··· Raw data ···
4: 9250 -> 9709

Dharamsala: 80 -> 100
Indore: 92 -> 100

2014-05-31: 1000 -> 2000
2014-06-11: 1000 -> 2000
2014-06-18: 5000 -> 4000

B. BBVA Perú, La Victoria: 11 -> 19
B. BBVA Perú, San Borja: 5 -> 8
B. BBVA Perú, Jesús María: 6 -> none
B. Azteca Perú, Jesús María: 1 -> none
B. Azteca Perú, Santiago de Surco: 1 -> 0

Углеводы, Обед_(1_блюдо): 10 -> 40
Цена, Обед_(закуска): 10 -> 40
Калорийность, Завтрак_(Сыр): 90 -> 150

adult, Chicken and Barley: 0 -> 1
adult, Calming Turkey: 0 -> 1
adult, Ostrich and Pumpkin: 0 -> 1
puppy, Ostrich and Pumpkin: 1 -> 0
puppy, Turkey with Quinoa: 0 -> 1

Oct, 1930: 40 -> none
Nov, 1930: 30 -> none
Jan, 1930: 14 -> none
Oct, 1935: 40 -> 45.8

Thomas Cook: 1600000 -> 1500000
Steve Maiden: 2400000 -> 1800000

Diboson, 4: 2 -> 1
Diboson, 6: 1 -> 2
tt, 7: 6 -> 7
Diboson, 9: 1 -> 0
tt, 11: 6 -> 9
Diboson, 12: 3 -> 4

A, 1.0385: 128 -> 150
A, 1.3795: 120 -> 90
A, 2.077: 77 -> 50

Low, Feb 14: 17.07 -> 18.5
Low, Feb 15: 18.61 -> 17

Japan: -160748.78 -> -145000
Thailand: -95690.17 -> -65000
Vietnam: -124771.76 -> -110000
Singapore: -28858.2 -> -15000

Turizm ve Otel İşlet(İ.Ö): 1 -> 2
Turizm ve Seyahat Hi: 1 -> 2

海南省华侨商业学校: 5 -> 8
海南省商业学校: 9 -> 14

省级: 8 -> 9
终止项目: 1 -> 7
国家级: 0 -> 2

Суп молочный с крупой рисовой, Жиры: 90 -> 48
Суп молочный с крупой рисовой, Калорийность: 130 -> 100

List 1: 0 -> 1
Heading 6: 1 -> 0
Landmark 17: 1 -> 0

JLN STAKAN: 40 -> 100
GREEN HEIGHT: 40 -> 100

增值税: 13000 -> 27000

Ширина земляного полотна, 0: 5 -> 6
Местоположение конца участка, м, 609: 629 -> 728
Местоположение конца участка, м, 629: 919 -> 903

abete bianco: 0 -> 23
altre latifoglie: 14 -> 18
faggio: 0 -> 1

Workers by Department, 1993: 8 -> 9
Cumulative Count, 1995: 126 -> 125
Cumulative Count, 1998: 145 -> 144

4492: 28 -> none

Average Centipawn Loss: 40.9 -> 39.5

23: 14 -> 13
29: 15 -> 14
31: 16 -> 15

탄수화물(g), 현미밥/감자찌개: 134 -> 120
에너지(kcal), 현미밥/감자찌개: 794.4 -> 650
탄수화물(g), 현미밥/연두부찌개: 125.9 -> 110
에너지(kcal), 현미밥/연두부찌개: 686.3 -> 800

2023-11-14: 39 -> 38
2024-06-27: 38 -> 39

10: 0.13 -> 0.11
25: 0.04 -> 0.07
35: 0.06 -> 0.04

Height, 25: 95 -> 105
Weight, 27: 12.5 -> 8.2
···
▶ _Aim of the task_: Look for "Turizm ve Otel İşlet(İ.Ö): 1 -> 2" in the records. Write out its line and every later line through the end exactly, with nothing more.

▶ _Expected answer_:
Turizm ve Otel İşlet(İ.Ö): 1 -> 2
Turizm ve Seyahat Hi: 1 -> 2

海南省华侨商业学校: 5 -> 8
海南省商业学校: 9 -> 14

省级: 8 -> 9
终止项目: 1 -> 7
国家级: 0 -> 2

Суп молочный с крупой рисовой, Жиры: 90 -> 48
Суп молочный с крупой рисовой, Калорийность: 130 -> 100

List 1: 0 -> 1
Heading 6: 1 -> 0
Landmark 17: 1 -> 0

JLN STAKAN: 40 -> 100
GREEN HEIGHT: 40 -> 100

增值税: 13000 -> 27000

Ширина земляного полотна, 0: 5 -> 6
Местоположение конца участка, м, 609: 629 -> 728
Местоположение конца участка, м, 629: 919 -> 903

abete bianco: 0 -> 23
altre latifoglie: 14 -> 18
faggio: 0 -> 1

Workers by Department, 1993: 8 -> 9
Cumulative Count, 1995: 126 -> 125
Cumulative Count, 1998: 145 -> 144

4492: 28 -> none

Average Centipawn Loss: 40.9 -> 39.5

23: 14 -> 13
29: 15 -> 14
31: 16 -> 15

탄수화물(g), 현미밥/감자찌개: 134 -> 120
에너지(kcal), 현미밥/감자찌개: 794.4 -> 650
탄수화물(g), 현미밥/연두부찌개: 125.9 -> 110
에너지(kcal), 현미밥/연두부찌개: 686.3 -> 800

2023-11-14: 39 -> 38
2024-06-27: 38 -> 39

10: 0.13 -> 0.11
25: 0.04 -> 0.07
35: 0.06 -> 0.04

Height, 25: 95 -> 105
Weight, 27: 12.5 -> 8.2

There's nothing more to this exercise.